We need to THINK and THEN respond in order to create the desired outcome
- Have you done sufficient preparation? If you have you will feel more confident and relaxed which supports clear brain function. “Failing to prepare is preparing to fail”
- Recognise the symptoms of ‘read/respond’, does the situation allow for you to take a ‘time-out’ in order to calm down and think the problem through? If not, if an instant response is required then rehearse or role play. Mentally rehearsing each and every action and step, over and over again. This way you are creating a mental ‘furrow’ to follow and you are more likely to get it right under pressure.
- Breathing. It is the out breath that is helpful; blow out slowly to release tension which sends signals back to the brain that you are not in danger. In times of fear we take very short intakes of breath and when out of danger/interview we tend to make deep outward sighs. If you practice meditation, or relaxation techniques, the ability to calm yourself down can be a real asset.
- Wear comfortable clothing, anything too tight as your heart rate increases will feel constricting and uncomfortable, adding to the pressure. Is your collar size too tight, can you loosen your tie?
- Visualise yourself in the situation, do you get a nervous reaction? If so, what is causing it? Address the issue: is there a particular aspect about which you are under confident?
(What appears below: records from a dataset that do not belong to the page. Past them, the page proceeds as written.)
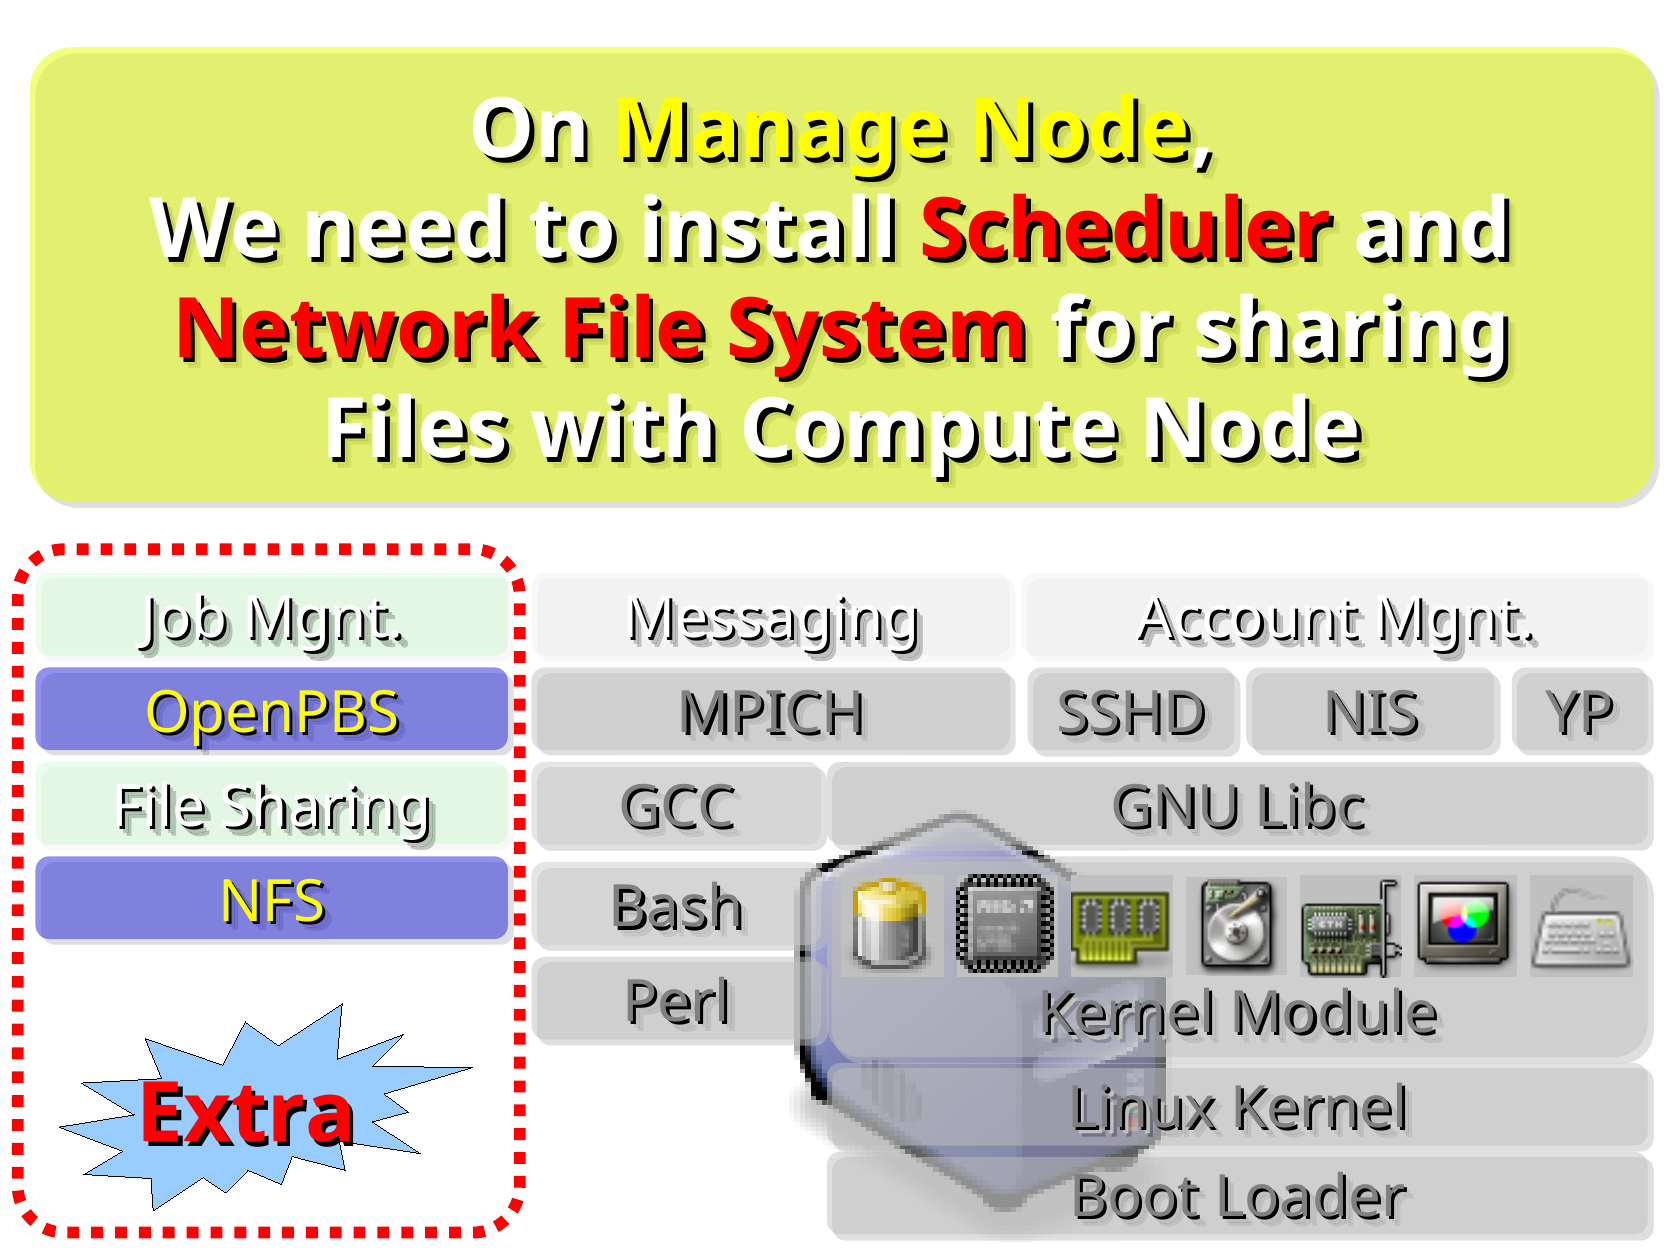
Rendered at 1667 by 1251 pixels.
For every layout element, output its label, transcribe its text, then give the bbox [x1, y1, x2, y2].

picture [841, 874, 944, 978]
text_box YP [1511, 667, 1648, 751]
text_box On Manage Node, We need to install Scheduler and Network File System for sharing Files with Compute Node [29, 47, 1654, 503]
picture [1530, 874, 1634, 978]
text_box Extra [59, 1003, 473, 1211]
text_box Linux Kernel [826, 1062, 1648, 1146]
text_box Bash [531, 862, 821, 945]
picture [1071, 874, 1173, 978]
text_box OpenPBS [35, 667, 508, 751]
text_box GNU Libc [826, 761, 1648, 845]
picture [956, 874, 1059, 978]
text_box MPICH [531, 667, 1011, 751]
text_box NFS [35, 856, 508, 940]
picture [1414, 874, 1518, 978]
text_box Kernel Module [826, 856, 1648, 1058]
text_box NIS [1246, 667, 1495, 751]
text_box Boot Loader [826, 1151, 1648, 1235]
text_box Perl [531, 956, 822, 1040]
picture [1185, 876, 1287, 976]
text_box Account Mgnt. [1021, 572, 1648, 656]
text_box File Sharing [35, 761, 508, 845]
text_box SSHD [1027, 667, 1235, 751]
picture [1300, 874, 1402, 978]
text_box Messaging [531, 572, 1010, 656]
picture [767, 797, 1211, 1251]
text_box GCC [531, 761, 821, 845]
text_box Job Mgnt. [35, 572, 508, 656]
- If you have been told that your performance was poor in the past, visualise the situation again. Get back to the picture and the feeling. Put the picture within a large frame then slowly reduce the size of your negative picture within the frame until it is smaller, smaller, and smaller still. Make it tiny and move it to the bottom right hand corner of the frame; it is hardly visible. Rub it out, it is gone. Your Amygdala does not need to reference it each time you get to the simulator; it is not relevant any more, move forward.
- Think back to a time when you were very confident, competent and got a good result. Go back there now and again just before your go in to relax yourself so you continue to think clearly.
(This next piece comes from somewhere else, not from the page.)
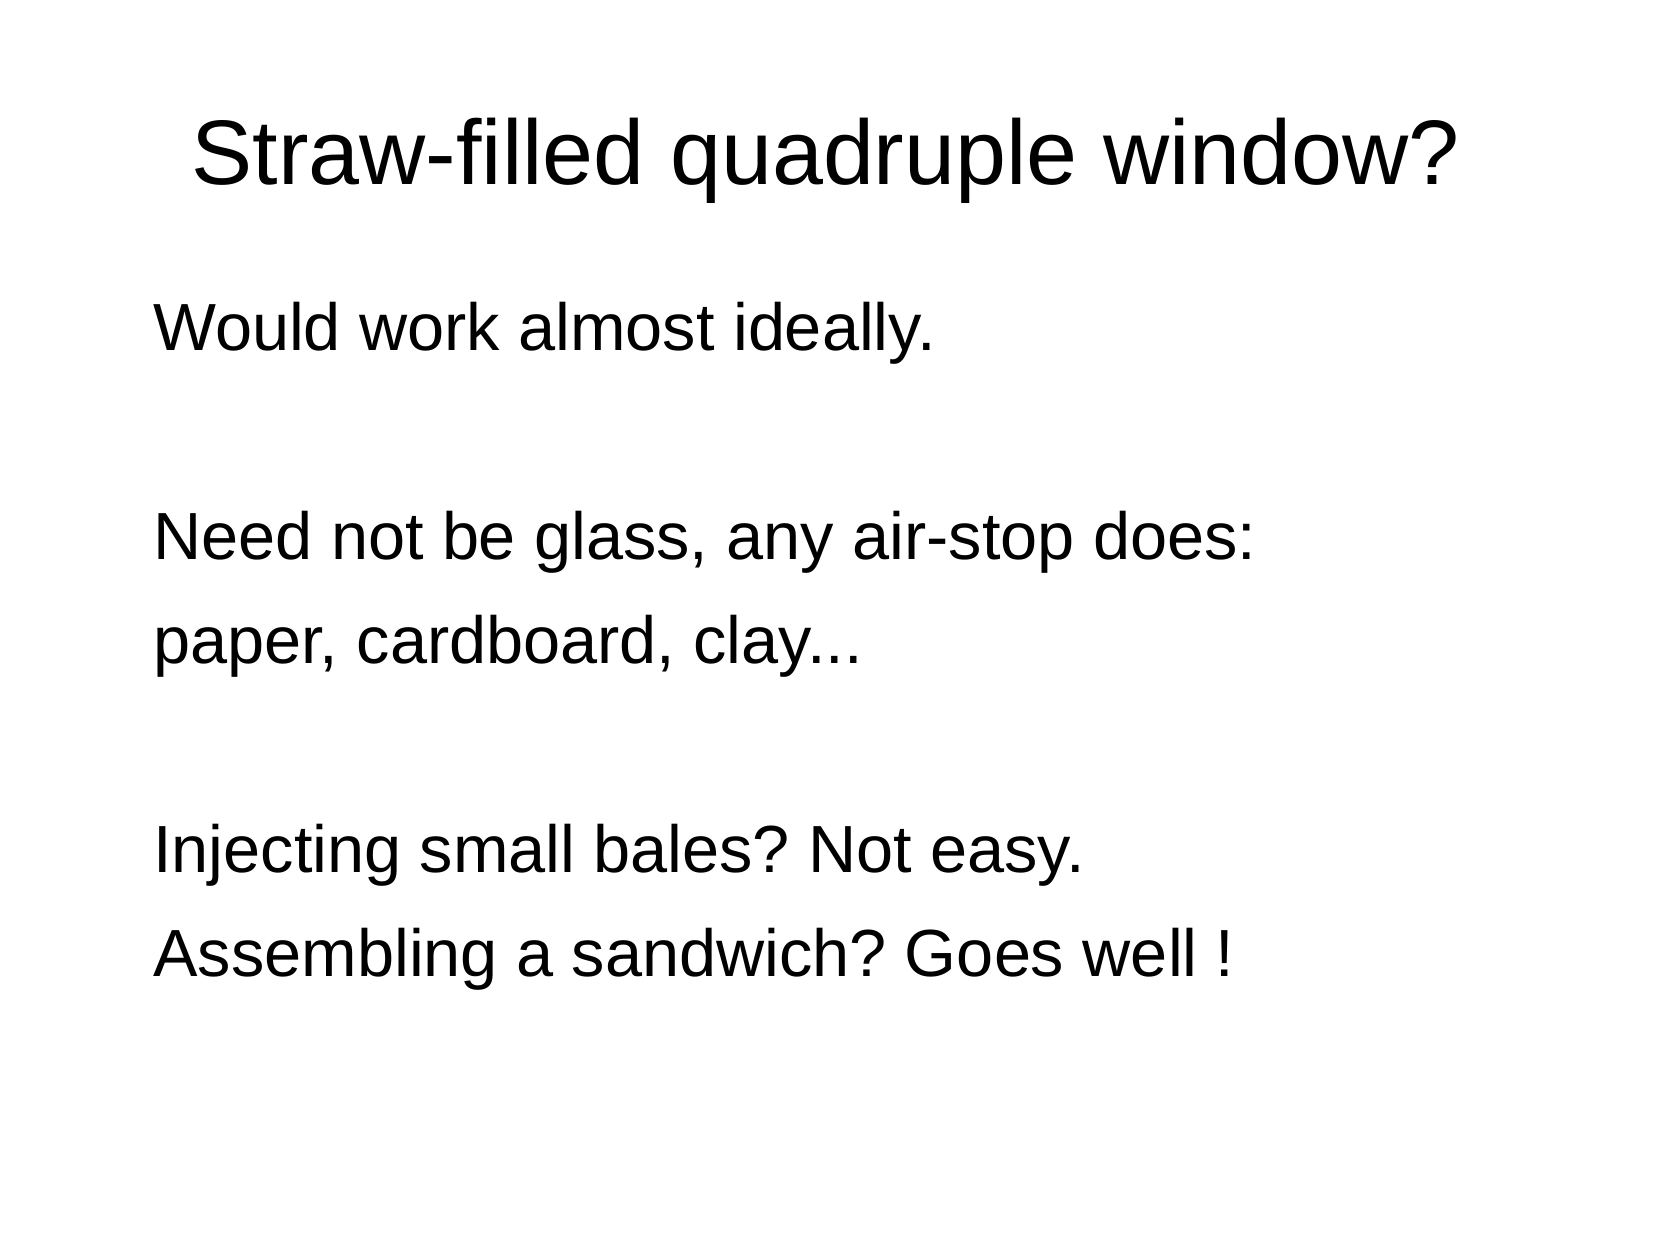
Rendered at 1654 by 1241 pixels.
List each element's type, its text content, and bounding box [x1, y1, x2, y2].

list Would work almost ideally. Need not be glass, any air-stop does: paper, cardboard, clay... Injecting small bales? Not easy. Assembling a sandwich? Goes well ! [82, 290, 1571, 1109]
title Straw-filled quadruple window? [82, 49, 1571, 257]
- Visualise a time of great success for you. See the picture with you in it, walk around the picture, turn back and look at it and feel what you felt. See and feel your confidence again, anchor that feeling.
- Understand the role of your Amygdala and you are half way to controlling its effects! Next time the unexpected happens, take control of the situation. Go through ‘read – think – respond’ rather than the irrational, Amygdala-led ‘read-respond’.
- Help yourself to focus by creating tools to keep you on track at the start of your presentation when you are most likely to falter. Our coaching and training on Effective Presentations support delegates to recognise and deal with this reaction and offers a number of strategies that work – see our feedback section.
- Put irrational fears into perspective. Think of them as paper sabre-toothed tigers; they are not real and can be blown away.